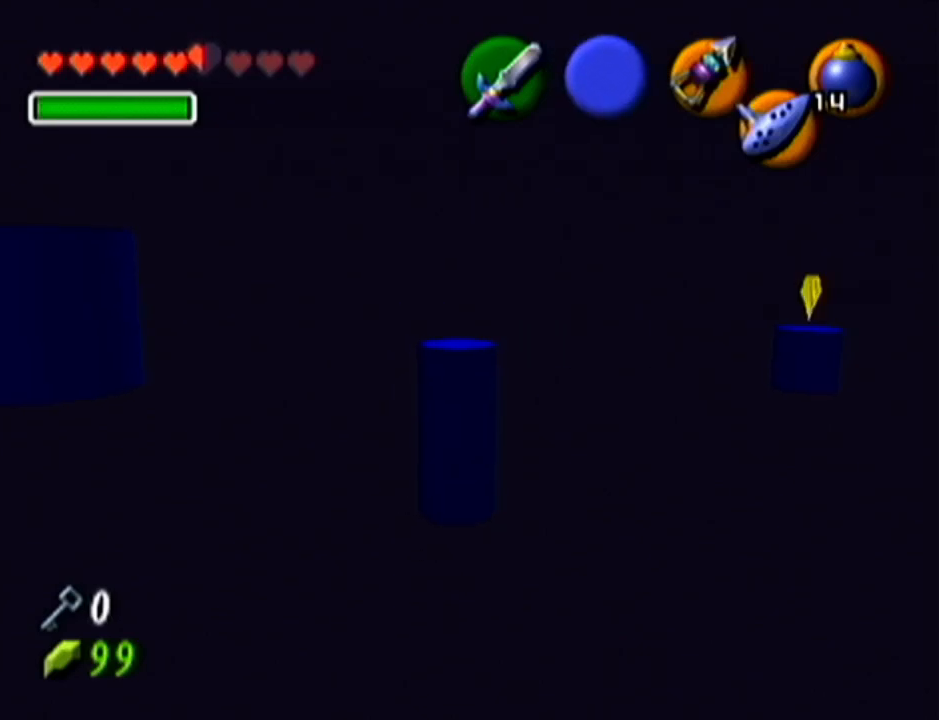
{"buttons": ["A"], "left_stick": "up-right", "events": []}
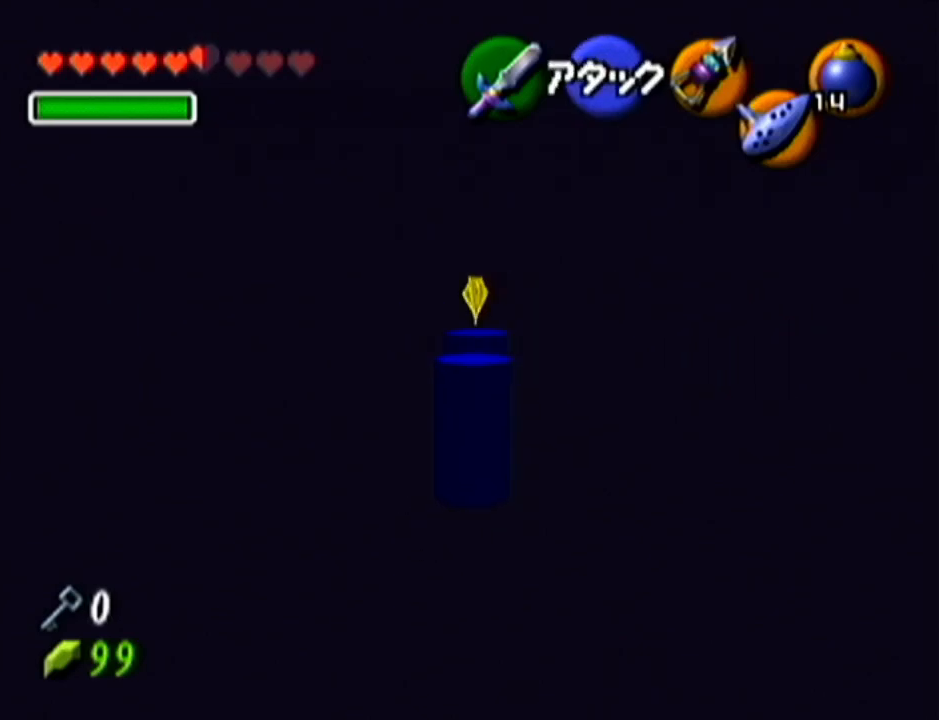
{"buttons": ["A"], "left_stick": "down-right", "events": [[17, "left_stick", "center"], [351, "left_stick", "down-right"]]}
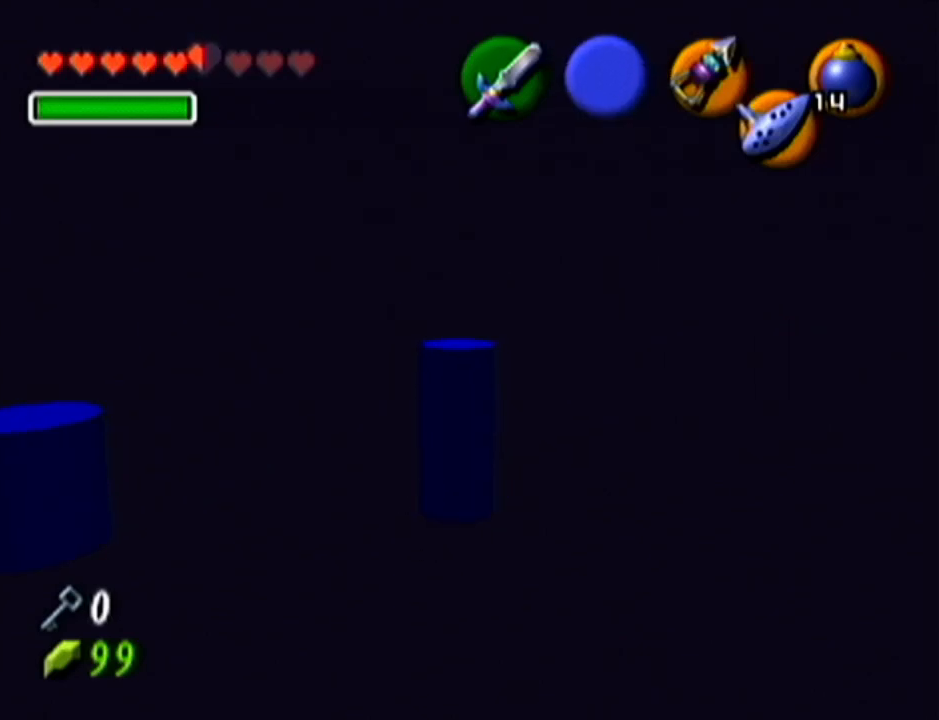
{"buttons": ["A"], "left_stick": "down-right", "events": []}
------------------------------------------------------------------------
--- Your assignment ---
Transcribe the full listing above exactly as it stands, minus the pictures.

--- Exercise solution ---
{"buttons": ["A"], "left_stick": "up-right", "events": []}
{"buttons": ["A"], "left_stick": "down-right", "events": [[17, "left_stick", "center"], [351, "left_stick", "down-right"]]}
{"buttons": ["A"], "left_stick": "down-right", "events": []}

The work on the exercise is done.